Blue Garuda wrote:
OK. That's the vernacular, but you mentioned 'all samayas' . In DI the samaya encompasses all others, so presumably breaking it also breaks all others?
In terms of the Ngagpa, is it correct to assume they all practice Dzogchen, or do the Gelug Ngagpas not do so? (I was told there was a Gelug Ngagpa ordination, but I've not managed to confirm this.)
The term sngags pa is pretty general and loose.
The probable early origin of it had to do with the fact that serious Buddhist upasakas in India typically wore white. This custom was transferred to Tibet. Because in Tibet there was no context of a wider Buddhist society, upasaka mantra practitioners came to be respected along with the monks. It was never the case that in India there was a so called "sngags pa" sangha. The sngags pa class of practitioners evolved from the circumstances of Tibetan society. So, your so called sngags pa was originally a Buddhist upasaka who practiced tantra.
Later on when the Chö tradition was evolving, alongside of this there evolved a kind of Buddhist sadhu in Tibet called a chöpa. The present day hair empowerment tradition largely is derived from chö.
These days there are many people who are told by their teachers to where stripped robes, etc., and they call themselves Ngagpas too. Also the garb of different sngag pa colleges vary -- there really isn't a set thing.
There is no sngags pa tradition in Gelug. It exists only in Nyingma. The only Ngagpas in Sakya are the Khon, and their tradition is Nyingma as well. The Kagyus don't really have ngagpas in the same way as the Nyingmapas. They have Togdens and Repas (also another kind of Buddhist sadhu). In general, the term Ngagpa has come to mean "serious tantric practitioner who is not a monk", much like its original usage. The idea that ngagpas have to follow monastic vows is a very debatable point of view --but it comes from the approach to the nine yānas found in root Anuyoga tantra, Dupa'i Do.
ChNN does not emphasize a chatechistic approach to samaya where you are behaving like a hinayāna practitioner, obsessed with the details of one's vows.

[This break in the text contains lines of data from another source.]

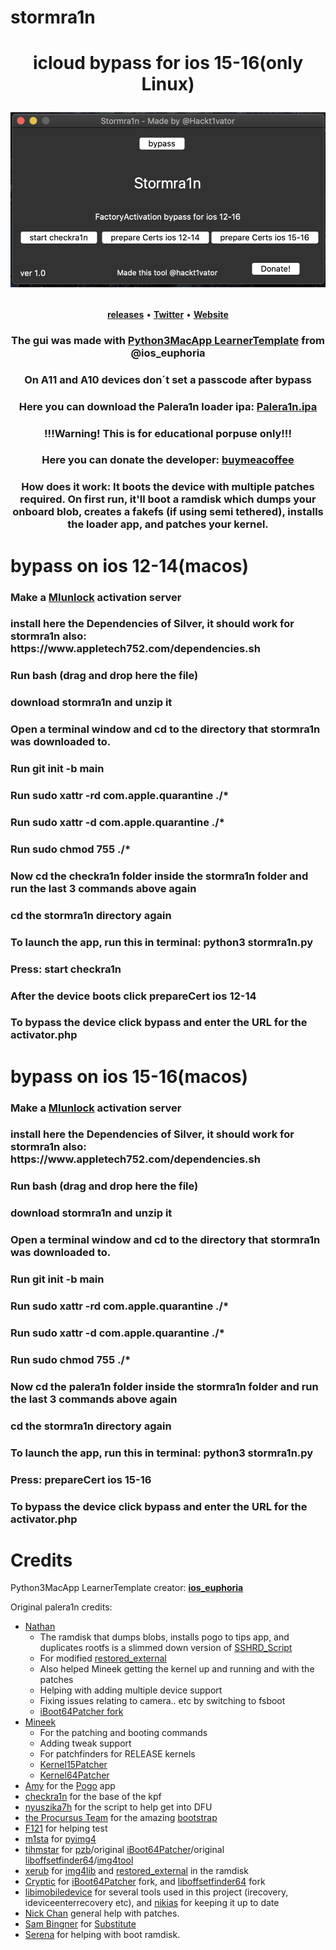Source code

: # stormra1n
<h1 align="center">
    <p>icloud bypass for ios 15-16(only Linux)</p>


![alt text](https://github.com/hackt1vator/stormra1n/blob/main/demoing.png)

</h1>

<p align="center">
    <strong><a href="https://github.com/Hackt1vator/stormra1n/releases/">releases</a></strong>
    •
    <strong><a href="https://twitter.com/hackt1vator">Twitter</a></strong>
    •
    <strong><a   href="https://hackt1vator.github.io">Website</a></strong>
<h3 align="center">The gui was made with <strong><a href="https://github.com/bartektenDev/Python3MacApp-LearnerTemplate">Python3MacApp LearnerTemplate</a></strong> from @ios_euphoria </h3>
<h3 align="center">On A11 and A10 devices don´t set a passcode after bypass</h3>
<h3 align="center">Here you can download the Palera1n loader ipa: <strong><a href="https://nightly.link/palera1n/loader/workflows/build/main/palera1n.zip">Palera1n.ipa</a></strong></h3>
<h3 align="center">!!!Warning! This is for educational porpuse only!!!</h3>
<h3 align="center">Here you can donate the developer: <strong><a href="https://www.buymeacoffee.com/Hacktivator">buymeacoffee</a></strong></h3>
<h3 align="center">How does it work: It boots the device with multiple patches required. On first run, it'll boot a ramdisk which dumps your onboard blob, creates a fakefs (if using semi tethered), installs the loader app, and patches your kernel. </h3>

# bypass on ios 12-14(macos)

<h3 align"center">Make a <strong><a href="https://github.com/MiUnlockCode/MiUnlockBypassSourceCode">MIunlock</a></strong> activation server
<h3 align"center">install here the Dependencies of Silver, it should work for stormra1n also: https://www.appletech752.com/dependencies.sh
<h3 align"center">Run bash (drag and drop here the file)
<h3 align"center">download stormra1n and unzip it
<h3 align"center">Open a terminal window and cd to the directory that stormra1n was downloaded to.
<h3 align"center">Run git init -b main
<h3 align"center">Run sudo xattr -rd com.apple.quarantine ./*
<h3 align"center">Run sudo xattr -d com.apple.quarantine ./*
<h3 align"center">Run sudo chmod 755 ./*
<h3 align"center">Now cd the checkra1n folder inside the stormra1n folder and run the last 3 commands above again
<h3 align"center">cd the stormra1n directory again
<h3 align"center">To launch the app, run this in terminal:
python3 stormra1n.py
<h3 align"center">Press: start checkra1n
<h3 align"center">After the device boots click prepareCert ios 12-14
<h3 align"center">To bypass the device click bypass and enter the URL for the activator.php


# bypass on ios 15-16(macos)

<h3 align"center">Make a <strong><a href="https://github.com/MiUnlockCode/MiUnlockBypassSourceCode">MIunlock</a></strong> activation server
<h3 align"center">install here the Dependencies of Silver, it should work for stormra1n also: https://www.appletech752.com/dependencies.sh
<h3 align"center">Run bash (drag and drop here the file)
<h3 align"center">download stormra1n and unzip it
<h3 align"center">Open a terminal window and cd to the directory that stormra1n was downloaded to.
<h3 align"center">Run git init -b main
<h3 align"center">Run sudo xattr -rd com.apple.quarantine ./*
<h3 align"center">Run sudo xattr -d com.apple.quarantine ./*
<h3 align"center">Run sudo chmod 755 ./*
<h3 align"center">Now cd the palera1n folder inside the stormra1n folder and run the last 3 commands above again
<h3 align"center">cd the stormra1n directory again
<h3 align"center">To launch the app, run this in terminal:
python3 stormra1n.py
<h3 align"center">Press: prepareCert ios 15-16
<h3 align"center">To bypass the device click bypass and enter the URL for the activator.php



# Credits

Python3MacApp LearnerTemplate creator: 
<strong><a href="https://github.com/bartektenDev">ios_euphoria</a></strong>

Original palera1n credits:
- [Nathan](https://github.com/verygenericname)
    - The ramdisk that dumps blobs, installs pogo to tips app, and duplicates rootfs is a slimmed down version of [SSHRD_Script](https://github.com/verygenericname/SSHRD_Script)
    - For modified [restored_external](https://github.com/verygenericname/sshrd_SSHRD_Script)
    - Also helped Mineek getting the kernel up and running and with the patches
    - Helping with adding multiple device support
    - Fixing issues relating to camera.. etc by switching to fsboot
    - [iBoot64Patcher fork](https://github.com/verygenericname/iBoot64Patcher)
- [Mineek](https://github.com/mineek)
    - For the patching and booting commands
    - Adding tweak support
    - For patchfinders for RELEASE kernels
    - [Kernel15Patcher](https://github.com/mineek/PongoOS/tree/iOS15/checkra1n/Kernel15Patcher)
    - [Kernel64Patcher](https://github.com/mineek/Kernel64Patcher)
- [Amy](https://github.com/elihwyma) for the [Pogo](https://github.com/elihwyma/Pogo) app
- [checkra1n](https://github.com/checkra1n) for the base of the kpf
- [nyuszika7h](https://github.com/nyuszika7h) for the script to help get into DFU
- [the Procursus Team](https://github.com/ProcursusTeam) for the amazing [bootstrap](https://github.com/ProcursusTeam/Procursus)
- [F121](https://github.com/F121Live) for helping test
- [m1sta](https://github.com/m1stadev) for [pyimg4](https://github.com/m1stadev/PyIMG4)
- [tihmstar](https://github.com/tihmstar) for [pzb](https://github.com/tihmstar/partialZipBrowser)/original [iBoot64Patcher](https://github.com/tihmstar/iBoot64Patcher)/original [liboffsetfinder64](https://github.com/tihmstar/liboffsetfinder64)/[img4tool](https://github.com/tihmstar/img4tool)
- [xerub](https://github.com/xerub) for [img4lib](https://github.com/xerub/img4lib) and [restored_external](https://github.com/xerub/sshrd) in the ramdisk
- [Cryptic](https://github.com/Cryptiiiic) for [iBoot64Patcher](https://github.com/Cryptiiiic/iBoot64Patcher) fork, and [liboffsetfinder64](https://github.com/Cryptiiiic/liboffsetfinder64) fork
- [libimobiledevice](https://github.com/libimobiledevice) for several tools used in this project (irecovery, ideviceenterrecovery etc), and [nikias](https://github.com/nikias) for keeping it up to date
- [Nick Chan](https://github.com/asdfugil) general help with patches.
- [Sam Bingner](https://github.com/sbingner) for [Substitute](https://github.com/sbingner/substitute)
- [Serena](https://github.com/SerenaKit) for helping with boot ramdisk.
</p>
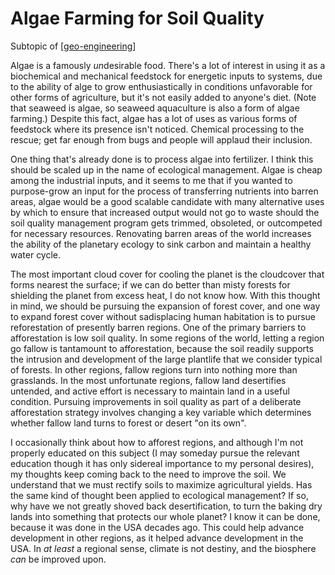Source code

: # Algae Farming for Soil Quality

Subtopic of [[geo-engineering]]

Algae is a famously *un*desirable food.  There's a lot of interest in using it as a biochemical and mechanical feedstock for energetic inputs to systems, due to the ability of alge to grow enthusiastically in conditions unfavorable for other forms of agriculture, but it's not easily added to anyone's diet.  (Note that seaweed is algae, so seaweed aquaculture is also a form of algae farming.)  Despite this fact, algae has a lot of uses as various forms of feedstock where its presence isn't noticed.  Chemical processing to the rescue; get far enough from bugs and people will applaud their inclusion.

One thing that's already done is to process algae into fertilizer.  I think this should be scaled up in the name of ecological management.  Algae is cheap among the industrial inputs, and it seems to me that if you wanted to purpose-grow an input for the process of transferring nutrients into barren areas, algae would be a good scalable candidate with many alternative uses by which to ensure that increased output would not go to waste should the soil quality management program gets trimmed, obsoleted, or outcompeted for necessary resources.  Renovating barren areas of the world increases the ability of the planetary ecology to sink carbon and maintain a healthy water cycle.

The most important cloud cover for cooling the planet is the cloudcover that forms nearest the surface; if we can do better than misty forests for shielding the planet from excess heat, I do not know how.  With this thought in mind, we should be pursuing the expansion of forest cover, and one way to expand forest cover without sadisplacing human habitation is to pursue reforestation of presently barren regions.  One of the primary barriers to afforestation is low soil quality.  In some regions of the world, letting a region go fallow is tantamount to afforestation, because the soil readily supports the intrusion and development of the large plantlife that we consider typical of forests.  In other regions, fallow regions turn into nothing more than grasslands.  In the most unfortunate regions, fallow land desertifies untended, and active effort is necessary to maintain land in a useful condition.  Pursuing improvements in soil quality as part of a deliberate afforestation strategy involves changing a key variable which determines whether fallow land turns to forest or desert "on its own".

I occasionally think about how to afforest regions, and although I'm not properly educated on this subject (I may someday pursue the relevant education though it has only sidereal importance to my personal desires), my thoughts keep coming back to the need to improve the soil.  We understand that we must rectify soils to maximize agricultural yields.  Has the same kind of thought been applied to ecological management?  If so, why have we not greatly shoved back desertification, to turn the baking dry lands into something that protects our whole planet?  I know it can be done, because it was done in the USA decades ago.  This could help advance development in other regions, as it helped advance development in the USA.  In *at least* a regional sense, climate is not destiny, and the biosphere *can* be improved upon.

[//begin]: # "Autogenerated link references for markdown compatibility"
[geo-engineering]: geo-engineering "Geo-Engineering"
[//end]: # "Autogenerated link references"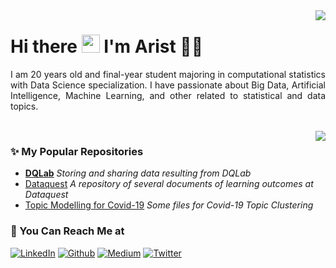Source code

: <img align='right' src = "https://github-readme-stats.vercel.app/api?username=myarist&show_icons=true&show_icons=true&title_color=fff&icon_color=0BB7F3&text_color=9f9f9f&bg_color=151515&line_height=25">

# Hi there <img src="https://github.com/TheDudeThatCode/TheDudeThatCode/blob/master/Assets/Hi.gif" width="29px"> I'm Arist 🧑🏻

<p align="justify">
  I am 20 years old and final-year student majoring in computational statistics with Data Science specialization. I have passionate about Big Data, Artificial Intelligence, Machine Learning, and other related to statistical and data topics.
</p>

<br> 

<img align='right' src = "https://github-readme-stats.vercel.app/api/top-langs/?username=myarist&show_icons=true&show_icons=true&title_color=fff&icon_color=0BB7F3&text_color=9f9f9f&bg_color=151515">

### ✨ My Popular Repositories

- [**DQLab**](https://github.com/MyArist/DQLab)
  *Storing and sharing data resulting from DQLab*
- [Dataquest](https://github.com/MyArist/Dataquest)
  *A repository of several documents of learning outcomes at Dataquest*
- [Topic Modelling for Covid-19](https://github.com/MyArist/Topic-Clustering-for-Covid-19)
  *Some files for Covid-19 Topic Clustering*

### 📱 You Can Reach Me at

<p>
  <a href="https://www.linkedin.com/in/myarist" target="_blank"><img alt="LinkedIn" src="https://img.shields.io/badge/linkedin-%230077B5.svg?&style=for-the-badge&logo=linkedin&logoColor=white" /></a>
  <a href="https://github.com/myarist" target="_blank"><img alt="Github" src="https://img.shields.io/badge/GitHub-%2312100E.svg?&style=for-the-badge&logo=Github&logoColor=white" /></a>
    <a href="https://medium.com/@myarist" target="_blank"><img alt="Medium" src="https://img.shields.io/badge/medium-%2312100E.svg?&style=for-the-badge&logo=medium&logoColor=white" /></a>
  <a href="https://twitter.com/my_arist" target="_blank"><img alt="Twitter" src="https://img.shields.io/badge/twitter-%231DA1F2.svg?&style=for-the-badge&logo=twitter&logoColor=white" /></a>
</p>

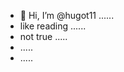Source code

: - 👋 Hi, I’m @hugot11 ......
- like reading ......
- not true .....
- .....
- .....
<!---
hugot11/hugot11 is a ✨ special ✨ repository because its `README.md` (this file) appears on your GitHub profile.
You can click the Preview link to take a look at your changes.
--->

Samaya means "being together". So in this case it refers to your relatsionship with the teachings, teacher, fellow students, and ultimately all beings. If you treat other people like shit, if you are rude to them without cause, etc., then you have made mistake. Also we often do not understand when we have broken a samaya so it is pointless to obsess about the vows. There are hundreds and thousands of samayas. So, we just do Guru yoga.